If you've not seen some of the product reviews on Amazon, I highly recommend it: http://www.amazon.com/Haribo-Gummy-Candy-Sugarless-5-Pound/dp/B000EVQWKC/ref=sr_1_1?s=grocery&ie=UTF8&qid=1383781991&sr=1-1&keywords=sugar+free+gummy+bears

The point of the matter is that not sleeping is stupid. I miss it. I blame the stuffed cow. I don't think he quite grasps the mechanics of the Winter Cuddles. In fact, he is a terrible cuddle-buddy all around. I assume it has to do with his bovine nature. Cows are untrustworthy- everyone knows that.

Scientific Proof:
I can actually feel the plotting.


Let us end on a high note. I am kind of psyched about Slayer this Friday. I'm not sure why, since it is more expensive than I had expected, and it won't be the first time I've seen them. I think it's because it involves going out in public. Where the people are. And I'm totally humming Part of Your World from the Little Mermaid. I'm sorry (not sorry).... But yeah, the prospect of being out in the wilds of humanity with only a Hanns to protect me from certain death/dismemberment/Zombiepocalypse, is kind of exciting. I don't get out enough. 

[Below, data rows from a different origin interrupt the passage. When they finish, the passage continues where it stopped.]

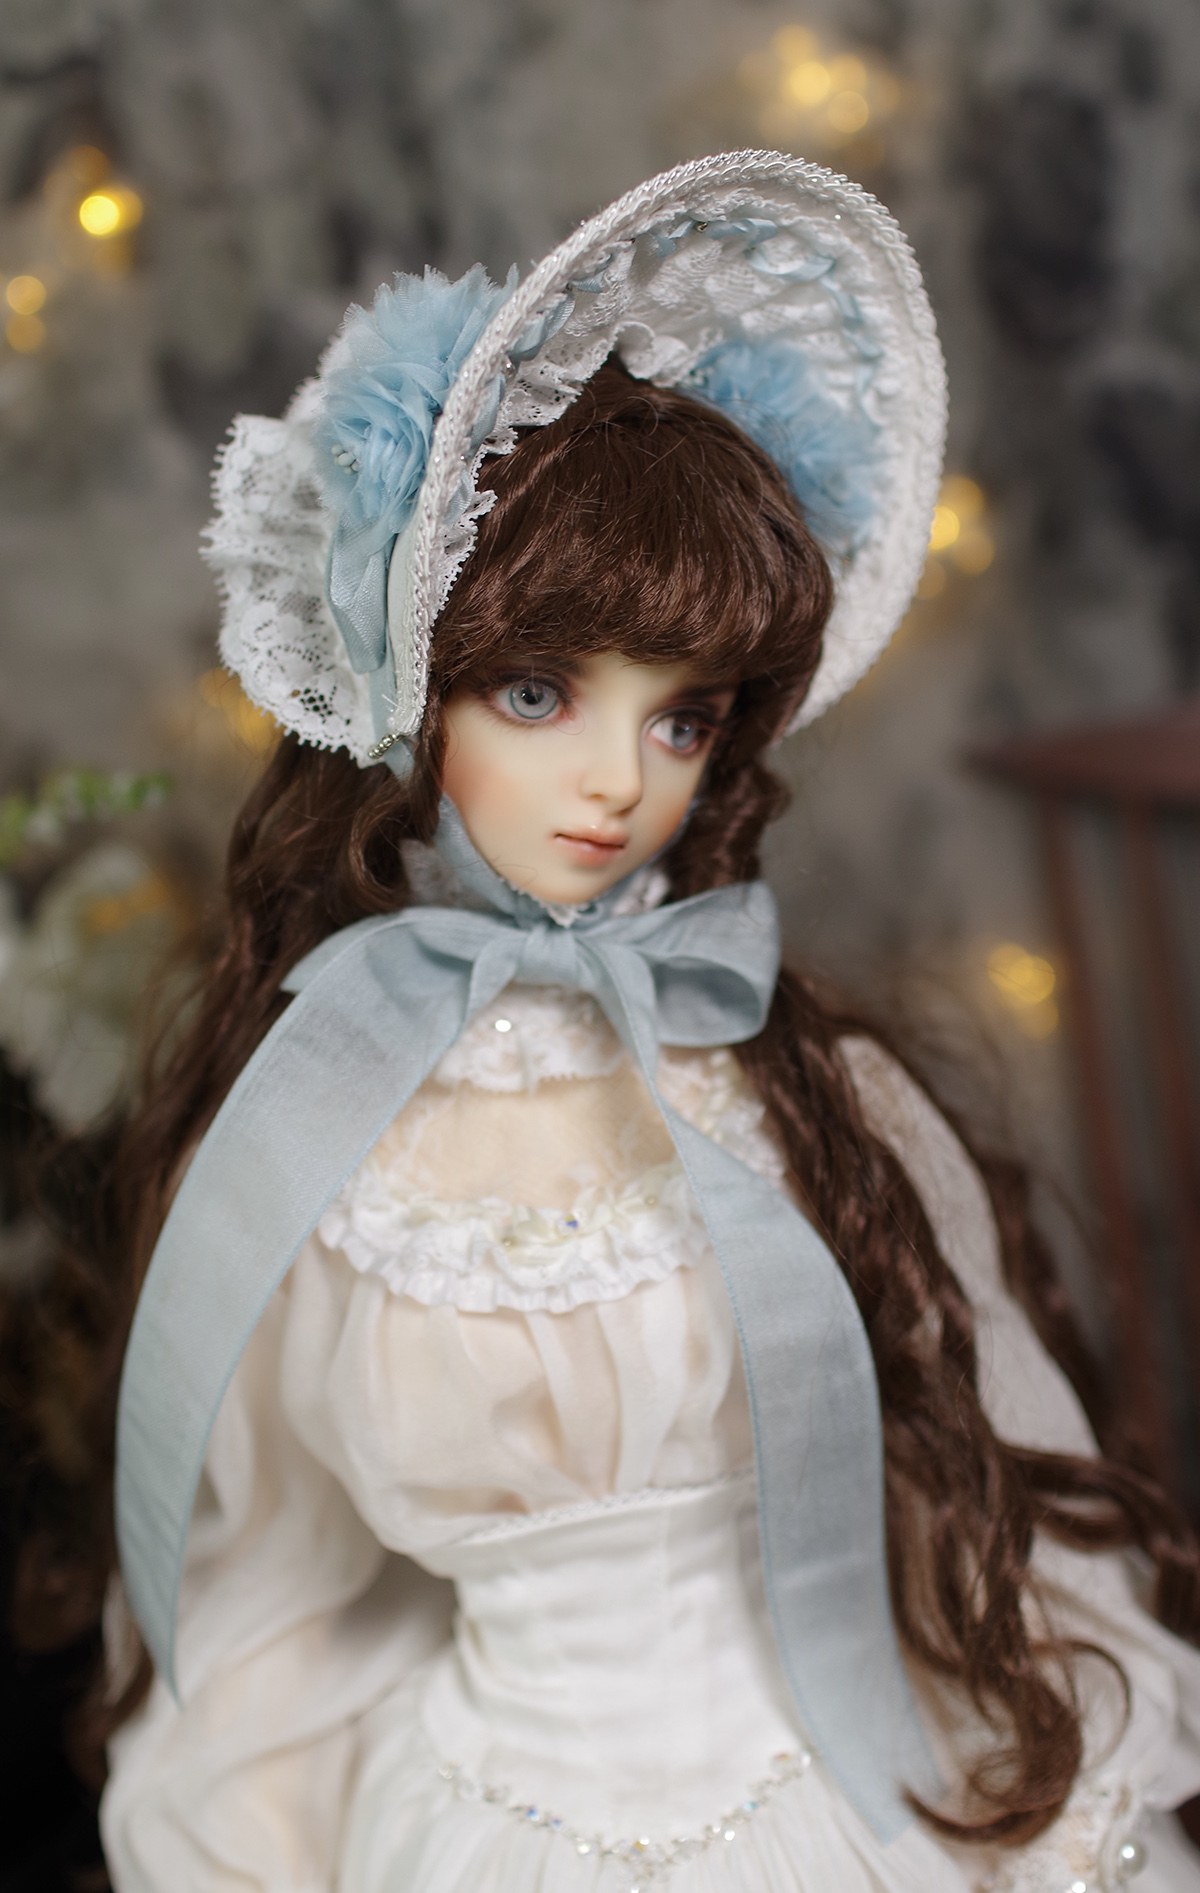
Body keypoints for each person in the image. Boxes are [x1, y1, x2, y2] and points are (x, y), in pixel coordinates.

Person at [55, 154, 1200, 1890]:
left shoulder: (809, 1097)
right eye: (540, 692)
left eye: (684, 719)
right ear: (412, 693)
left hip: (836, 1800)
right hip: (477, 1828)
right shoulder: (313, 1141)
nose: (617, 781)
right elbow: (274, 1590)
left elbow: (986, 1486)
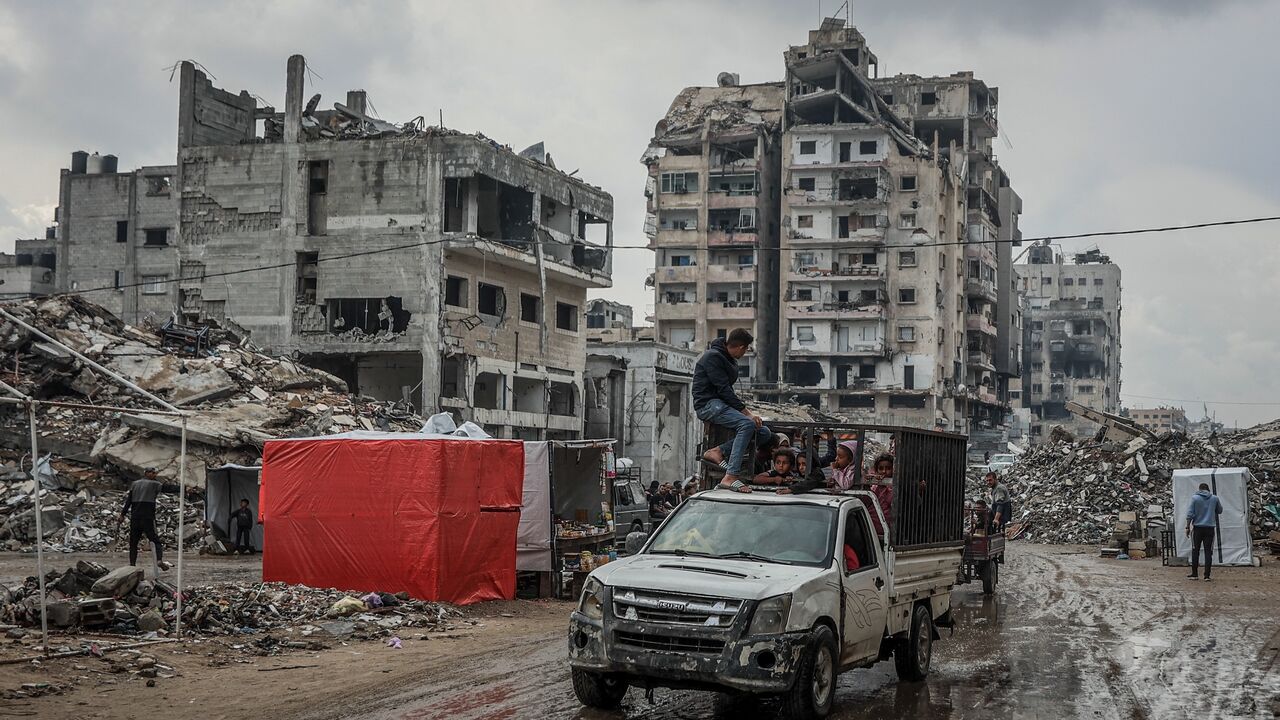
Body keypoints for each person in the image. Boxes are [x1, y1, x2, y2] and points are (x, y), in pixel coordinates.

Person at [694, 328, 773, 492]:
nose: (744, 353)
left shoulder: (726, 358)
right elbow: (724, 389)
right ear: (742, 347)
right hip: (707, 404)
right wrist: (747, 413)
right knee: (747, 424)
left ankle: (717, 451)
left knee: (763, 432)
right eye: (745, 350)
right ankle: (730, 476)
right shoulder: (713, 357)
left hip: (721, 404)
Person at [118, 468, 186, 570]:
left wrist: (122, 515)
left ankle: (132, 564)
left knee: (133, 543)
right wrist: (183, 488)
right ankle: (159, 560)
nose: (155, 475)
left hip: (135, 517)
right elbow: (168, 488)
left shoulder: (134, 484)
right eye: (152, 473)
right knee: (155, 540)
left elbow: (129, 501)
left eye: (155, 473)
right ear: (146, 473)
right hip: (148, 517)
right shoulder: (154, 484)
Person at [1186, 482, 1223, 581]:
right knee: (1208, 552)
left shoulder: (1195, 498)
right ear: (1208, 489)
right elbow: (1220, 510)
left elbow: (1190, 514)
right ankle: (1207, 576)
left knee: (1195, 550)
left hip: (1197, 528)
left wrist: (1187, 527)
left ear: (1199, 489)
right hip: (1210, 528)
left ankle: (1194, 574)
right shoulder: (1215, 498)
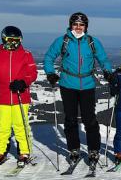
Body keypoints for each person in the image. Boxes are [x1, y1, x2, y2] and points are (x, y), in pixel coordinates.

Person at [43, 12, 113, 170]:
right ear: (70, 25)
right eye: (75, 24)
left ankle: (93, 150)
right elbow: (48, 57)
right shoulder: (63, 41)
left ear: (86, 26)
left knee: (90, 120)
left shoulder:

Publisher's Note: I never wanted that shower curtain, but I moved into my apartment with the cheap-skatingest Mama's Boy that ever existed (I mean that in the nicest possible way, I just can't help poking at his personality traits with pointies once in a while because some of them were so absolutely alien and spooky). She (his Mama, I mean) apparently thought that the best quality 14 cent shower curtains in existence could be had at Wal-Mart (I have no idea how much it actually cost, but I guarantee it was too much). So he came home with this ugly-ass blackish see through-y waffle-curtain thing. Literally the most wretched piece of plastic ever crapped out by Dupont (or whoever makes plastic. I don't keep track of such things). Anyhoo, he finally left 2 years or so ago. But, since my laziness can occasionally outweigh even my mighty rage, I didn't replace the Curtain of Relationships Past until a few weeks ago. Sort of like how I have yet to find the energy to replace him. Ah laziness, the Great Motivator.